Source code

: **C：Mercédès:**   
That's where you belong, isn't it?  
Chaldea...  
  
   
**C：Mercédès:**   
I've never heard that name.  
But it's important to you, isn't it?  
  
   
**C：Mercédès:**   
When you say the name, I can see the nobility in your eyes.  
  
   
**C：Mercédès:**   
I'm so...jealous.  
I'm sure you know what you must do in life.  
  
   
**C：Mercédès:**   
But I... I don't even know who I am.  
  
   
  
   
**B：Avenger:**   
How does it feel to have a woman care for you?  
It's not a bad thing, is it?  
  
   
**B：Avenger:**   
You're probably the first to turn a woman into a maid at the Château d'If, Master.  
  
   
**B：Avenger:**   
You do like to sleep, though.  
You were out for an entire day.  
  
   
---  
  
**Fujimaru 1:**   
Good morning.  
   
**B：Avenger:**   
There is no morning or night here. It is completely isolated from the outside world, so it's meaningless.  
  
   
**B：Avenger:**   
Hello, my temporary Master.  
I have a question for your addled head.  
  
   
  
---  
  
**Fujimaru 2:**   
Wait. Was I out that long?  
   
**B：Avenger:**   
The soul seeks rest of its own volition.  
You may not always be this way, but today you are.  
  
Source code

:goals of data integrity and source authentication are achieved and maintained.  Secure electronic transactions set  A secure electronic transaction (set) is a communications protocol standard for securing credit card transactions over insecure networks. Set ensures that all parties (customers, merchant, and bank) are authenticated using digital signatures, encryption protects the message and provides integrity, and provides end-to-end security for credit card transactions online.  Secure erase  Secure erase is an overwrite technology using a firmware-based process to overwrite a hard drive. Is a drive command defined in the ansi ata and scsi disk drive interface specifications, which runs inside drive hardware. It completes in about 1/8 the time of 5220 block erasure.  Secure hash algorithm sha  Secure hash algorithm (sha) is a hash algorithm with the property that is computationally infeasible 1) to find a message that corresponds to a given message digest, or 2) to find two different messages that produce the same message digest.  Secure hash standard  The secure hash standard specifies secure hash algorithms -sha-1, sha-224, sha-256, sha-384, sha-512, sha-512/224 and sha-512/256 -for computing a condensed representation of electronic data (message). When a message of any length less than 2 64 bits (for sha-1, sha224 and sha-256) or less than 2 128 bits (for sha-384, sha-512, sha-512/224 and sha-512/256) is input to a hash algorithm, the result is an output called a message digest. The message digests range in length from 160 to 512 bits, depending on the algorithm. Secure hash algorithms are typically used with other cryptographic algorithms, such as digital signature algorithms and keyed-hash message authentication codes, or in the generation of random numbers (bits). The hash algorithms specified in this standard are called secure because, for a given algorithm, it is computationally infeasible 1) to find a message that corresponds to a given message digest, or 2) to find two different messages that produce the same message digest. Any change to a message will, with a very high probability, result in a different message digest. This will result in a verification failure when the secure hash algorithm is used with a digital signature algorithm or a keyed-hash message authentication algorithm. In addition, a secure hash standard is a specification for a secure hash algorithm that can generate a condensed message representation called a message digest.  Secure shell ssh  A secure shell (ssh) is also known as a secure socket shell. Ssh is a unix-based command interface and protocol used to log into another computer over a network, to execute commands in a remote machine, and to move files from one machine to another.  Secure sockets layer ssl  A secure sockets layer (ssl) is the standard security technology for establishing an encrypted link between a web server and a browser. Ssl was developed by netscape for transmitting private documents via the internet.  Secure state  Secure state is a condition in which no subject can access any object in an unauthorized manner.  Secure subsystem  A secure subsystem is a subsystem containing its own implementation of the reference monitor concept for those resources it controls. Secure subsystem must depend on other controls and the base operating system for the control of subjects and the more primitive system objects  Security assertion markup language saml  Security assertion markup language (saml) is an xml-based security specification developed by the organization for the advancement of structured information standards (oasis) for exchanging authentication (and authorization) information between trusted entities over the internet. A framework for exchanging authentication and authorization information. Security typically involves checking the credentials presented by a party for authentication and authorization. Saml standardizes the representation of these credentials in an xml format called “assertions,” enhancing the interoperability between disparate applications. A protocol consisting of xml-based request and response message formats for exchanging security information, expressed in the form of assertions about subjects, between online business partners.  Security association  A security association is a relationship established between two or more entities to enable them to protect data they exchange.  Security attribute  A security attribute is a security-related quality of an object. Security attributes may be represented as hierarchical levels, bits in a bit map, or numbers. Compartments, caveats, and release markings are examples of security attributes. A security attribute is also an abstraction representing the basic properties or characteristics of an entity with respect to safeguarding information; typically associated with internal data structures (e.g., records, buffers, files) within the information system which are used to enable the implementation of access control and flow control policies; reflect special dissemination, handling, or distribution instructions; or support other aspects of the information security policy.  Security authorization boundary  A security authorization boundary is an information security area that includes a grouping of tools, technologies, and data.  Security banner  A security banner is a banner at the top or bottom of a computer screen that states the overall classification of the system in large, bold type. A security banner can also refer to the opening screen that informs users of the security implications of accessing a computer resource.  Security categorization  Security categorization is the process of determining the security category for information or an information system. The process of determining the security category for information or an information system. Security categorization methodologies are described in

──────────────────────────────

WHAT YOU ARE ASKED TO DO: Can you copy out every line of the rows, starting at the very first one and stopping after the line that contains "I'm sure you know what you must do in life.", and reproduce each one unchanged?

SOLUTION TO THE PROBLEM:
Source code

: **C：Mercédès:**   
That's where you belong, isn't it?  
Chaldea...  
  
   
**C：Mercédès:**   
I've never heard that name.  
But it's important to you, isn't it?  
  
   
**C：Mercédès:**   
When you say the name, I can see the nobility in your eyes.  
  
   
**C：Mercédès:**   
I'm so...jealous.  
I'm sure you know what you must do in life.  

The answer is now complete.